Pacte et loi d’orientation et d’avenir agricoles (PLOAA) encore nébuleux

Face à ces enjeux, « l’agriculture est aussi une partie de la solution, tient à rappeler Dominique Chargé. Nous sommes déjà engagés dans la réduction de notre empreinte carbone et il n’est pas question d’y renoncer. » Cependant, Coop de France estime que les filières agroalimentaires françaises ne pourront pas répondre à la demande du consommateur tout en investissant dans des démarches écologiques. Sans perdre de vue l’indépendance alimentaire de notre pays.

À cela s’ajoute un deuxième sujet de fond : le PLOAA (pacte et loi d’orientation et d’avenir agricoles).

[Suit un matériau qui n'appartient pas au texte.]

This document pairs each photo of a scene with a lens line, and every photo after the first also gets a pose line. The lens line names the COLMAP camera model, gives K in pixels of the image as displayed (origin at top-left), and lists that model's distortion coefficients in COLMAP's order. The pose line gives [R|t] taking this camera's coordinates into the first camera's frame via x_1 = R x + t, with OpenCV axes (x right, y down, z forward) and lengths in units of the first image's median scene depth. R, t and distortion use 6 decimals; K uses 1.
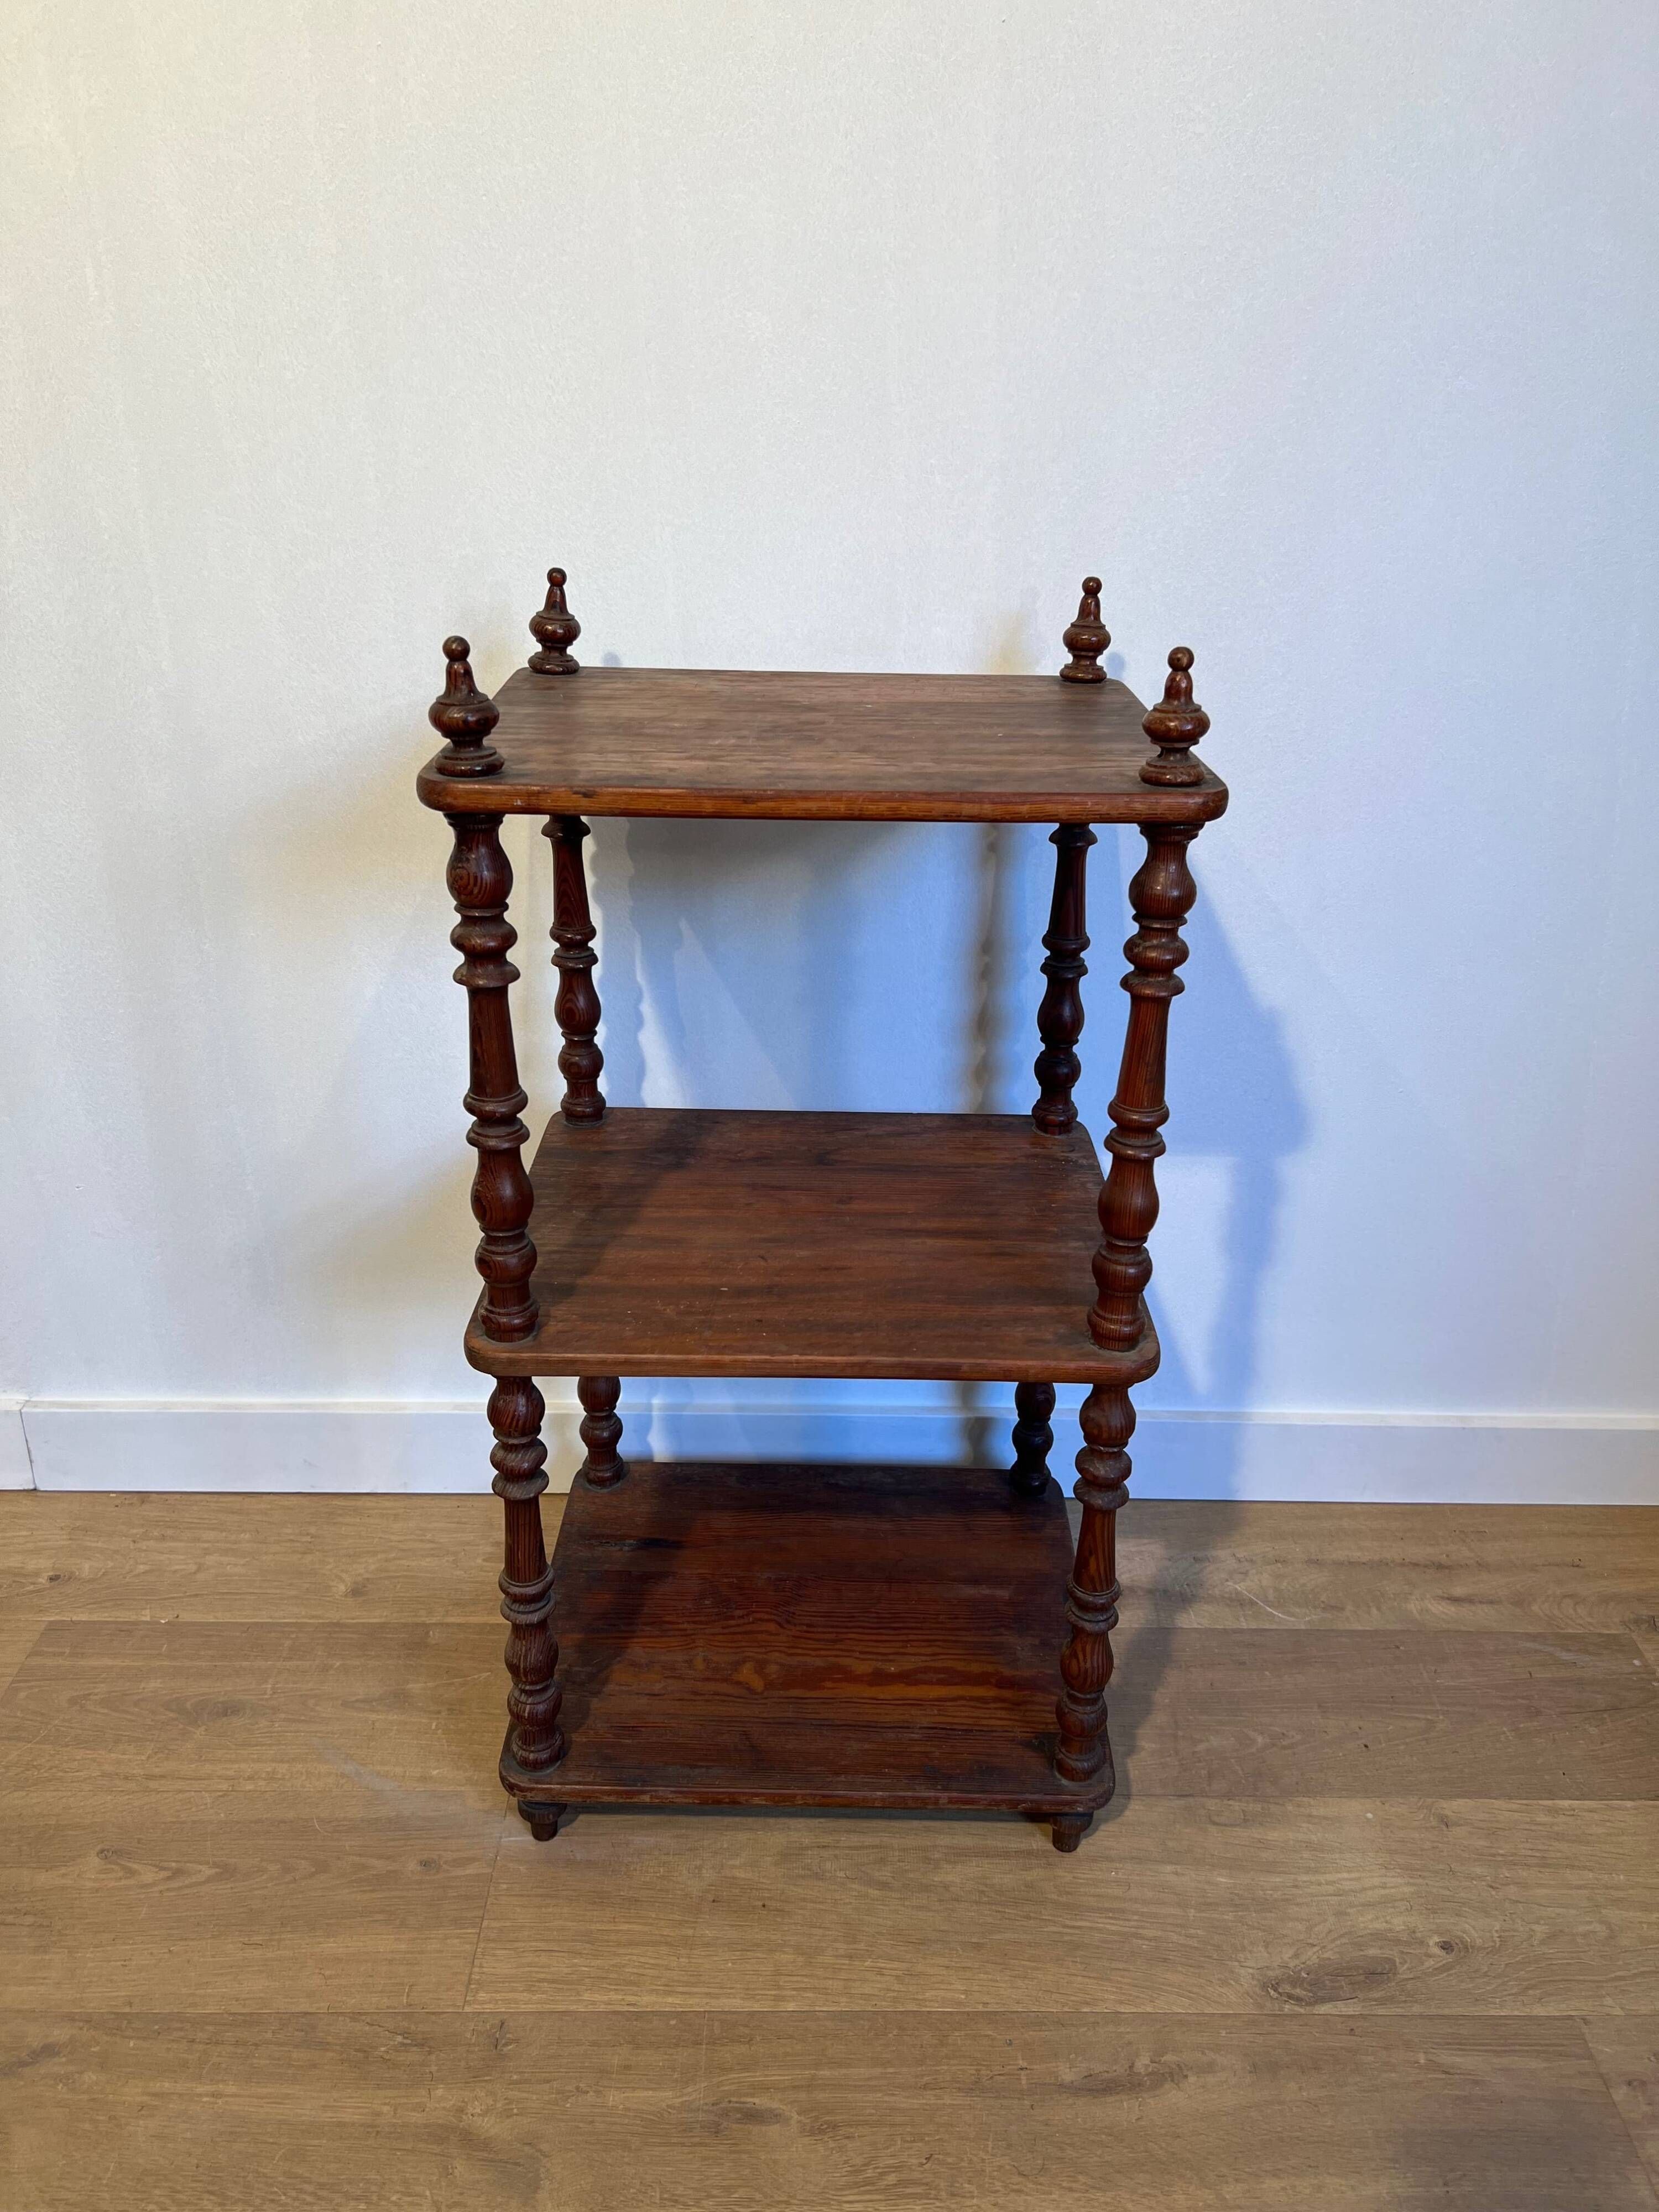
lens RADIAL K [[1726.6, 0, 840.4], [0, 1726.6, 1117.7], [0, 0, 1]] dist [0.019933, -0.017726]
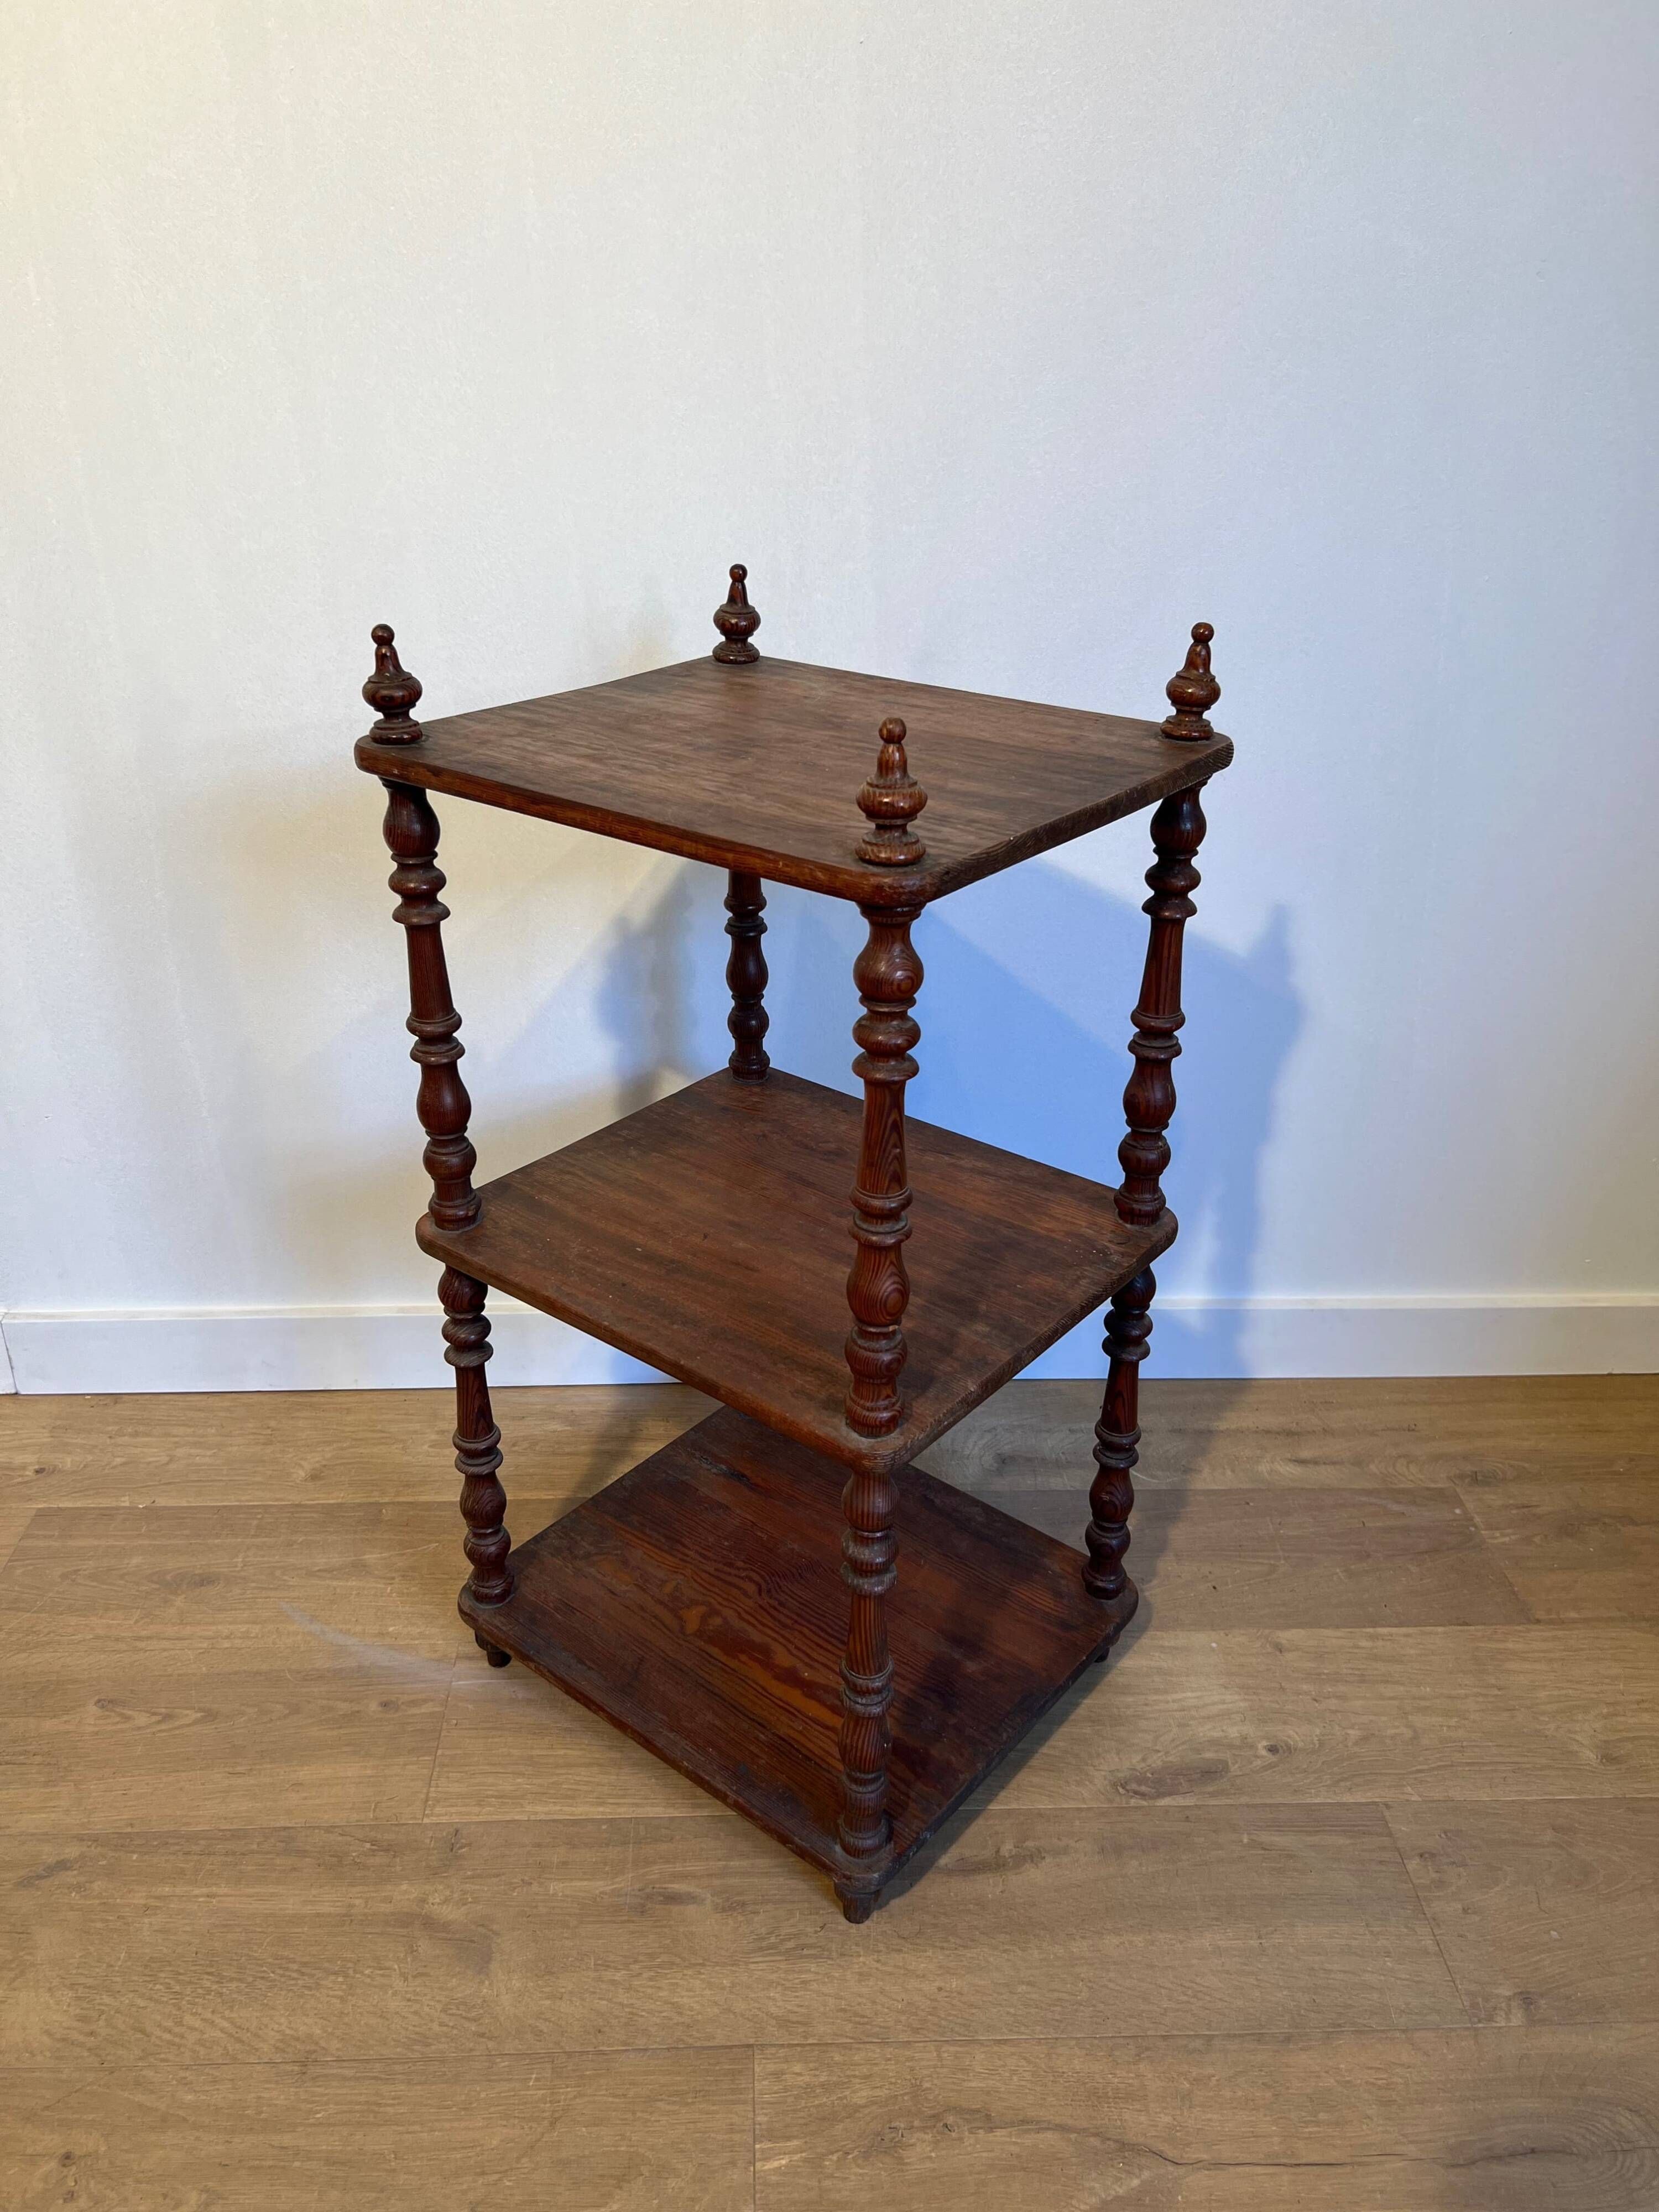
lens RADIAL K [[1726.6, 0, 812.7], [0, 1726.6, 1119.1], [0, 0, 1]] dist [0.019933, -0.017726]
pose [[0.999643, -0.019203, 0.018573, 0.028697], [0.018251, 0.998576, 0.050131, -0.006068], [-0.019509, -0.049775, 0.998570, -0.128031]]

Ils devraient être proposés à l’automne 2023 et sont issus d’une concertation avec les organisations agricoles.  « On devrait ainsi avoir un cadre économique et écologique, espère le président de Coop de France. Une feuille de route devrait en découler, qui correspond à un nouveau pacte social. » Foncier, alimentation, transmission, environnement et formations : de nombreux sujets devraient être balayés dans cette loi proposée d’ici la fin de l’année.